Vielleicht hilft es, in komplizierten, verwirrenden Zeiten einfach auf Zweckoptimismus zu setzen, wie in "Everything Is Fine" beschrieben. Der angenehme Soft-Pop wird in Funken sprühende und scharf angeschlagene Gitarren-Kaskaden gehüllt, die den Track aus der romantischen Kuschel-Ecke ins pralle Leben holen.
Es ist schwer, zu sich selbst entwaffnend ehrlich zu sein, denn dann muss man sich auch schonungslos mit den eigenen Schwächen und Fehlern auseinandersetzen und das kann weh tun. Dieses über den eigenen Schatten springen ist in etwa die Botschaft hinter "Truth Be Told". Der Track läuft zunächst ausgeglichen-friedvoll ab, entwickelt sich jedoch schließlich noch zum druckvollen Rocker, dessen Energie abhängig von den Emotions-Strömen angepasst wird. Dynamische Abstufungen bestimmen also das Gesicht dieses verführerischen Liedes.
Phantomschmerzen können an Gliedmaßen entstehen, die gar nicht mehr da sind. Sie sind also sinnbildlich eine Verbindung zur Vergangenheit. "Ich habe keinen Platz, um zu akzeptieren, dass du nicht mehr mein bist", singt Skye in "Phantom Limb". Sie hat also psychische Phantomschmerzen. Die Musik erinnert in seiner Rhythmus-Struktur phasenweise an "I Love Rock & Roll" von Joan Jet & The Blackhearts. Das Stück verfügt als Lockmittel über kontrolliert brodelnde E-Gitarren-Töne, die der sich einschmeichelnden, ungekünstelten, gradlinigen Melodie die Zähne zeigen.
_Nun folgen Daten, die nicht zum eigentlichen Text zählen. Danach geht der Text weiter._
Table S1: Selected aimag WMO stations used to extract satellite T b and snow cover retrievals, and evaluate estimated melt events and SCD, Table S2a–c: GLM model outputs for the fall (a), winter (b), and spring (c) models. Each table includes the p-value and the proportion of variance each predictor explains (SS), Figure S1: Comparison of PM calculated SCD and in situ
"Keeper" ist Beichte und Liebesbezeugung zugleich: "Ich bin trauriger als du, ich habe mehr Fehler gemacht. Und mein Herz kann die Last der Welt nicht tragen. Aber wenn ich in deinen Armen liege, steht die Zeit still", heißt es dort. "Keeper" ist die einzige Ballade des Albums und wird von wehmütigem Gesang und einem fragilen Arrangement gespeist, das dem Song ein innig-feierliches Gospel-Feeling verleiht.
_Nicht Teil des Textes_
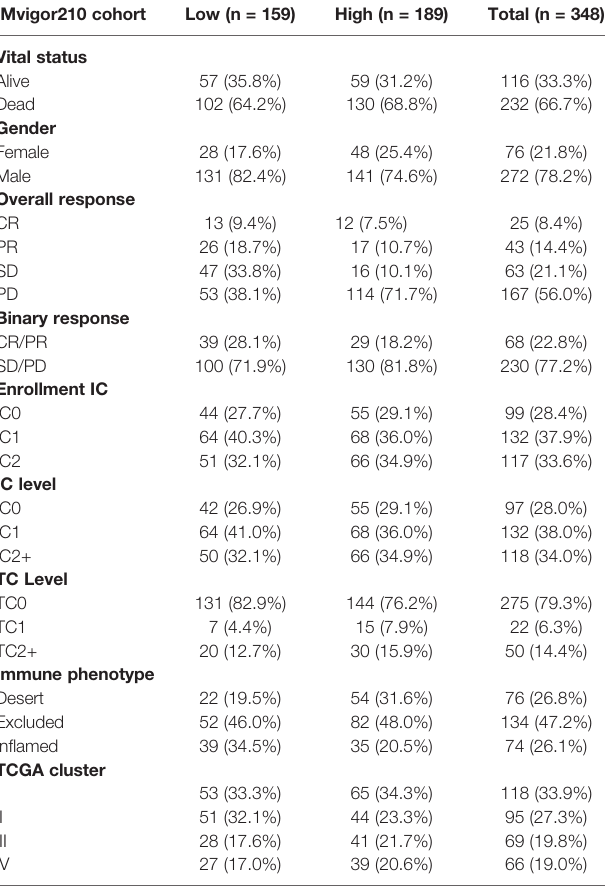
TABLE 2 | Clinical characteristics of the bladder cancer patients in IMvigor210 (mUC) cohort used in this study. IMvigor210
Wut liegt in der Luft, wenn sich schroffe Gitarren für "You Left" ungestüm ihren Weg durch diese vor Tatkraft strotzende, lebendig-bewegliche, stimulierende Power-Pop-Nummer bahnen. Das Lied erzählt von einer bitteren Trennung, die aus Sicht der Protagonistin nicht nötig gewesen wäre, wenn sich beide Personen mehr Mühe gegeben hätten. Und es bleibt ein übler Nachgeschmack: "Ich sah dich an und du sahst mich an. Aber du schienst mich nicht zu hören, als ich dich anflehte."
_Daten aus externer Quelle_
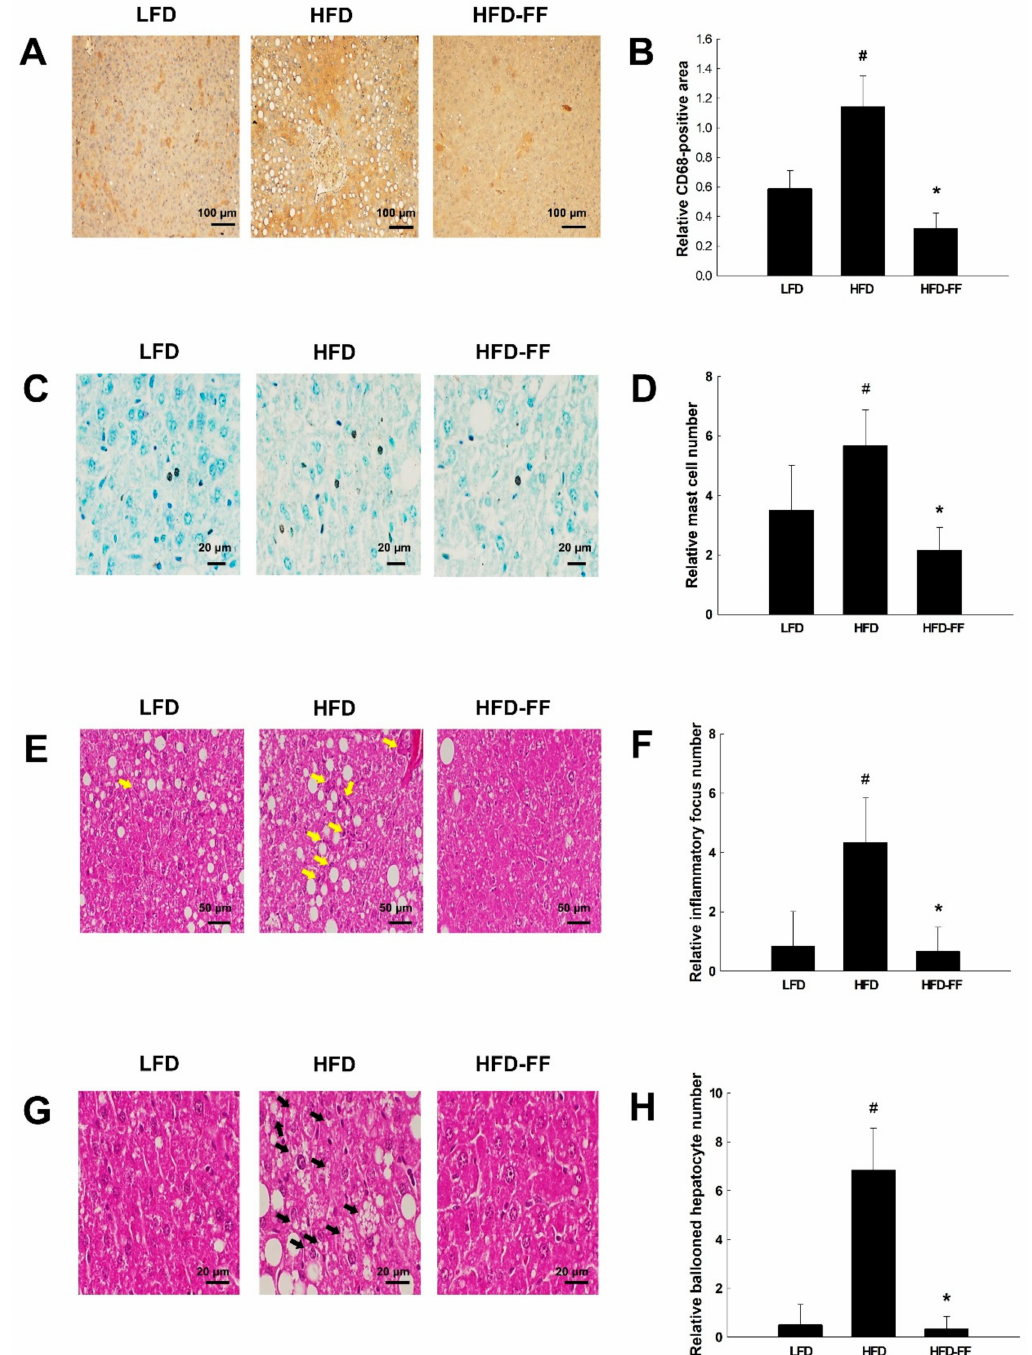
Figure 4. Effects of fenofibrate on hepatic inflammation and hepatocyte ballooning in HFD-fed female OVX mice. OVX C57BL/6J mice were fed an LFD, an HFD or an HFD supplemented with fenofibrate (HFD-FF, 0.05% w / w ) for 21 weeks. ( A ) Immunohistochemical detection of CD68-positive macrophages in liver tissues (original magnification × 200). ( B ) Rel- ative CD68-positive area in liver tissues. ( C ) Toluidine blue-stained sections of liver tissues (original magnification, × 400). ( D ) Relative mast cell number. ( E ) Hematoxylin-eosin-stained necroinflammatory focus of liver sections (original magnification × 100). Necroinflammatory foci are indicated by yellow arrows. ( F ) Relative inflammatory focus number. ( G ) Hematoxylin-eosin-stained ballooned hepatocytes in liver sections (original magnification × 100). Ballooned hepatocytes are indicated by black arrows. ( H ) Relative ballooned hepatocyte number. All values are expressed as mean ± SD ( n = 8 per group). # p < 0.05 compared with LFD, * p < 0.05 compared with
Im letzten Stück wird die Entschlossenheit, sich von Nichts und Niemandem mehr bei der Lebensplanung aufhalten zu lassen, nochmal nachdrücklich und provokativ aufgegriffen. Der deftige Bass und die feurigen Gitarren erinnern bei "Tear A Piece (Bite Me)" wegen ihrer auffälligen, herausgestellten Prägung an "Seven Nation Army" der White Stripes.
E-Gitarren in unterschiedlichen Schattierungen spielen eine entscheidende Hauptrolle in den Songs von Skye Wallace. Schnörkellos-entschlackt rütteln sie auf, geben Kraft oder rebellieren. Die Kompositionen sind griffig, transparent, mitreißend und aufbauend. Und dass, obwohl es mehrheitlich problembelastete textliche Inhalte gibt. Aber die Selbstfindung ist auf einem guten Weg, weil einiges knallhart analysiert und verarbeitet wurde. Deshalb bezeichnet die Musikerin das Album als Liebesbrief an sich selbst. Die Patientin befindet sich also eindeutig auf dem Wege der Besserung und legt ein unter Dampf stehendes, enthusiastisch eingespieltes Album ohne Durchhänger vor. Die hart rockende Power-Pop-Fraktion ist jedenfalls um eine entschieden-konsequente, kurzweilige und beflügelnde Stimme reicher! Der Name der Platte ist nämlich durchaus Programm: "Terribly Good" verbreitet erschreckende Wahrheiten und ist musikalisch (sehr) gut gelungen.